Drop the pictures and extract exactly the lines from the one that contains "TH 2127/S PJP" through the end of the material.

• Data for this task:
───

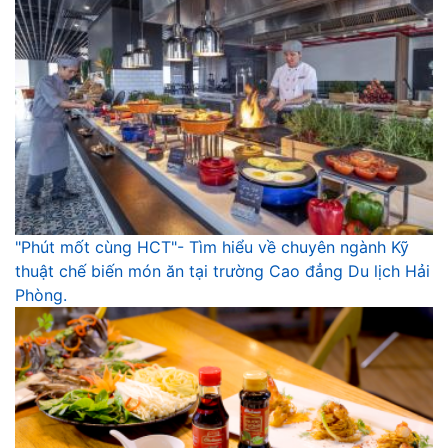
"Phút mốt cùng HCT"- Tìm hiểu về chuyên ngành Kỹ
thuật chế biến món ăn tại trường Cao đẳng Du lịch Hải
Phòng.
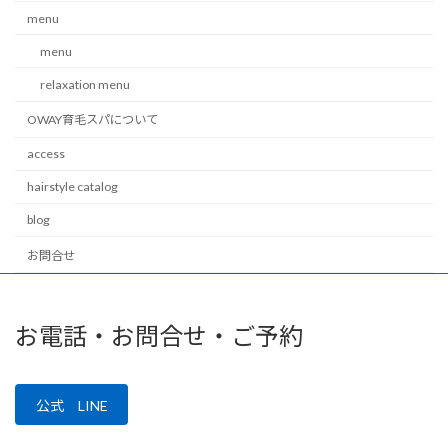
menu
menu
relaxation menu
OWAY育毛スパについて
access
hairstyle catalog
blog
お問合せ
お電話・お問合せ・ご予約
公式 LINE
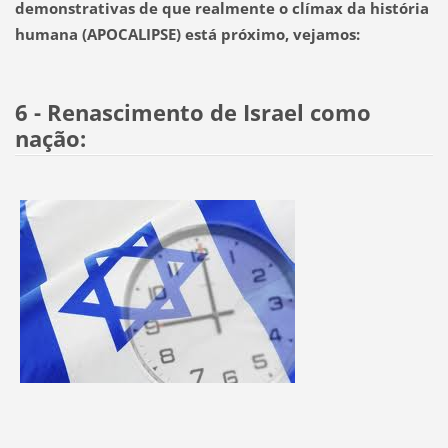
demonstrativas de que realmente o clímax da história
humana (APOCALIPSE) está próximo, vejamos:
6 - Renascimento de Israel como
nação:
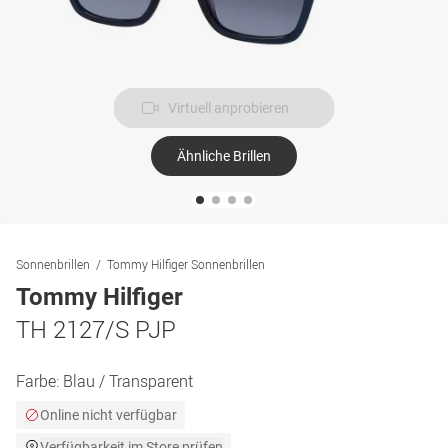
Virtuell anprobieren
Ähnliche Brillen
Sonnenbrillen
Tommy Hilfiger Sonnenbrillen
Tommy Hilfiger
TH 2127/S PJP
Farbe:
Blau / Transparent
Online nicht verfügbar
Verfügbarkeit im Store prüfen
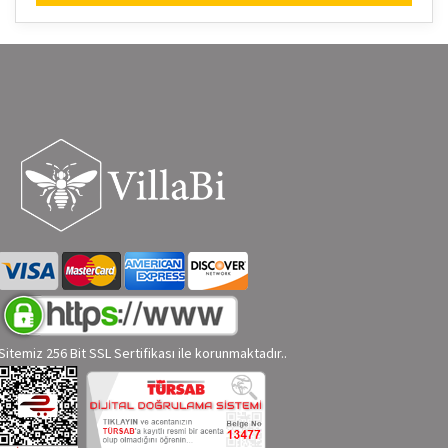
Sitemiz 256 Bit SSL Sertifikası ile korunmaktadır..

───

• Answer:
TH 2127/S PJP
Farbe:
Blau / Transparent
Online nicht verfügbar
Verfügbarkeit im Store prüfen
Sitemiz 256 Bit SSL Sertifikası ile korunmaktadır..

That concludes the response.